Risk of reactivation of Hepatitis B with corticosteroids

In a retrospective territory-wide study from Hong Kong patients
who were negative for Hepatitis B surface antigen (HBsAg)
who received corticosteroids were evaluated for the risk
of seroreversion. Among 12,997 patients, 970 were anti-HBc
positive only, 830 were positive for both anti-HBs and anti-
HBc and 10,561 were only anti-HBs positive. The remaining
patients were negative for both anti-HBs and anti-HBc. The
rate of liver failure was low and similar in previously hepatits B
exposed and unexposed (1.1 % vs 0.9 %). 165 patients had HBsAg
seroreversion with the highest risk in those who were only
anti-HBc positive (1.8 % after one year and 5.5 % after 10 years).
The risk of flare (ALT > x2 upper limit of normal) was however
not linked to seroreversion and was not higher in previously
hepatitis B exposed compared to non-exposed.

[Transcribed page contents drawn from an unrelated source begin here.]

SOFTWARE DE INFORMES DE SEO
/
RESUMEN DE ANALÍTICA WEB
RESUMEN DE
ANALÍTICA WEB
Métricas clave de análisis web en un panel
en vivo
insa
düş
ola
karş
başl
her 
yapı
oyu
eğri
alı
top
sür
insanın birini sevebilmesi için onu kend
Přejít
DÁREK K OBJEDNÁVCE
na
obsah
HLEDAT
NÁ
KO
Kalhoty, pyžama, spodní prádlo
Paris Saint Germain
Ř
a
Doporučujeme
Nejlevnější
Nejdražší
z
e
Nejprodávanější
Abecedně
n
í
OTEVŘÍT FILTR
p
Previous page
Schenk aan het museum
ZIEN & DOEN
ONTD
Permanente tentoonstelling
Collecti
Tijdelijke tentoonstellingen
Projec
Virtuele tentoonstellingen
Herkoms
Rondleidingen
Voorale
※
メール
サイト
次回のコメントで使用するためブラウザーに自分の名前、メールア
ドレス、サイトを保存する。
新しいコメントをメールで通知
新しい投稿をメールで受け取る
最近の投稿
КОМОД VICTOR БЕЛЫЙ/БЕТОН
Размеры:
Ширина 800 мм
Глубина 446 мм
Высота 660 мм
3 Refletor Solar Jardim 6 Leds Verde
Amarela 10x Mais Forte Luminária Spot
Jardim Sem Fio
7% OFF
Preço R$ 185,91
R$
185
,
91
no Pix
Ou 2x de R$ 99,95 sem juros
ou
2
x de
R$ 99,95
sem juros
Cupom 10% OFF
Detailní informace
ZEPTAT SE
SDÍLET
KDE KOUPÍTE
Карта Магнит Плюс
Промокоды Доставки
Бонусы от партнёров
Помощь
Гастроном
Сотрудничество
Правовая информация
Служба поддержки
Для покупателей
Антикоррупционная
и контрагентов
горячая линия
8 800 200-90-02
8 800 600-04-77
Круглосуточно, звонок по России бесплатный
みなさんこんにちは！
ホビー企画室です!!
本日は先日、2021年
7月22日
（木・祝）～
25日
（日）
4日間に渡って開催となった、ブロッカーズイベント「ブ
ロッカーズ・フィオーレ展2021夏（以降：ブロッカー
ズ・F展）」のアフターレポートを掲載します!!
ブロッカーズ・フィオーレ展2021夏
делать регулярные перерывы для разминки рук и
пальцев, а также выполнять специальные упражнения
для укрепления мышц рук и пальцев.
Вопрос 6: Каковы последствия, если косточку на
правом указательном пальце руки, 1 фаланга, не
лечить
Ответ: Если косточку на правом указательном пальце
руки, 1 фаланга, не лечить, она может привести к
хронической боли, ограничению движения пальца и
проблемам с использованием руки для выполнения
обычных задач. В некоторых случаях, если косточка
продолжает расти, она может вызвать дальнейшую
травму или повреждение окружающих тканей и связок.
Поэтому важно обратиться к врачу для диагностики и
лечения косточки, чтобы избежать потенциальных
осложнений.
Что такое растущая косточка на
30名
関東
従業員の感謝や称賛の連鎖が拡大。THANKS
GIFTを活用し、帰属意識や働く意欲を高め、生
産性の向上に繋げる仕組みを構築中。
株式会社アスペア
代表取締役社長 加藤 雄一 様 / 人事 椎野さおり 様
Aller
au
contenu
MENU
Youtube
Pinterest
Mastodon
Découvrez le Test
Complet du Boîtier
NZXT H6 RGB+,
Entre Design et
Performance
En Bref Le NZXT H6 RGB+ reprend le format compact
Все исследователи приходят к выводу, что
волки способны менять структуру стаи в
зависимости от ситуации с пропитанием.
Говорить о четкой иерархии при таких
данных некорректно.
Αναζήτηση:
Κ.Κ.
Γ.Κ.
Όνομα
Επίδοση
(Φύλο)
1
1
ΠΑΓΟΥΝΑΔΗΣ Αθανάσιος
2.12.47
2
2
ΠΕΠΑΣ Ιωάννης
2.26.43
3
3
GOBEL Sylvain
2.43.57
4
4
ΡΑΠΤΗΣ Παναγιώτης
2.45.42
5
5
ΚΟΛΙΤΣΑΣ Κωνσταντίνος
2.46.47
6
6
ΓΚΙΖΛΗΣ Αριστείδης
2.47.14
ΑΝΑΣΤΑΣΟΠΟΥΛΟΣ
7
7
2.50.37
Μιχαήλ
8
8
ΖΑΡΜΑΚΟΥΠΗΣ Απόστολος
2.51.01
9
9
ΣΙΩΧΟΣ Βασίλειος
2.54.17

Higher doses
of corticosteroids (20-40 mg of prednisolone or higher) were
associated with increased risk of flare.

Ref; Wong et al. J Hepatol 2019; doi: 10.1016/j.jhep.2019.08.023

Comment: Do we need to give prophylactic antiviral treatment
to patients who are treated with corticosteroids and who have
been previously exposed to hepatitis B? The present results do
not suggest that this is always necessary. Even though the risk
of seroreversion was increased it was not associated with increased
risk of hepatic flare or hepatic failure.